Taken aback by a barrage of questions on nuclear preparedness, Gen Joshi said the biggest foe his troops had encountered during the last six days was the heat and dust-storms.

“The boys and machines had to contend with temperatures soaring to 52 degrees C and inside tanks and infantry combat vehicles it was even 5 to 7 degrees higher. But the soldiers and warmachines performed exceedingly well”, the General said.

On the exercises, the Army Commander said “some deficiencies had come to the fore, specially about spares”, but added that these were not on critical items which could cripple such future vital operations.

He said the new equipment tested in the wargames which involved 40,000 personnel, more than 500 tanks, hundreds of infantry combat vehicles and pieces of artillery were the unmanned aerial reconnaissance vehicles (UAVs), highly sophisticated communication systems, including V-Sat terminals and IT wartools.

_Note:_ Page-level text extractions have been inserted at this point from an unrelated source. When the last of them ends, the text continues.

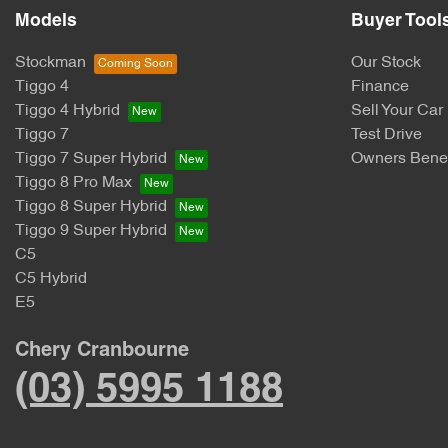
Models
Buyer Tool
Stockman
Our Stock
Tiggo 4
Finance
Tiggo 4 Hybrid
Sell Your Car
Tiggo 7
Test Drive
Tiggo 7 Super Hybrid
Owners Benef
Tiggo 8 Pro Max
Tiggo 8 Super Hybrid
Tiggo 9 Super Hybrid
C5
C5 Hybrid
E5
Chery Cranbourne
(03) 5995 1188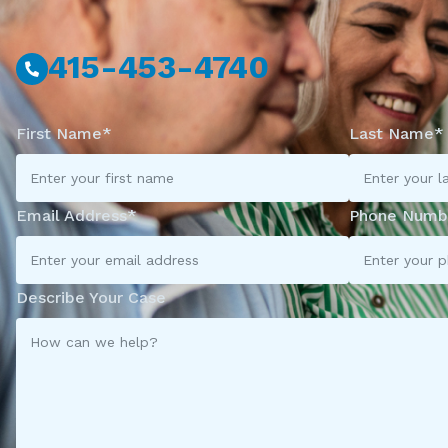
415-453-4740
First Name*
Last Name*
Email Address*
Phone Numb
Describe Your Case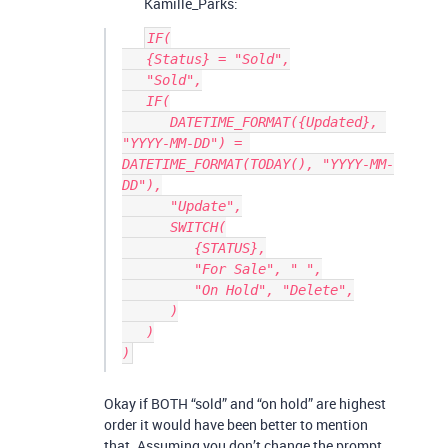
Kamille_Parks:
IF(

However, top commanders were tightlipped when asked if 150-250 km long surface-to-surface Prithvi missiles with nuclear warheads had been deployed in the wargames.

On why Arjun main battle tanks had not been deployed, Gen Joshi said though some of these tanks had been inducted, no one regiment was fully equipped with these tanks, to enable their testing in such wargames.

“Four armoured regiments have received these tanks. But they are still in the stage of building it up to deployment level”, the General said.

The armoured division commander, Maj-Gen Satur, leading the rapid offensive, on use of UAVs said “They add quite a punch which we were lacking earlier. It makes battlefield more transparent”.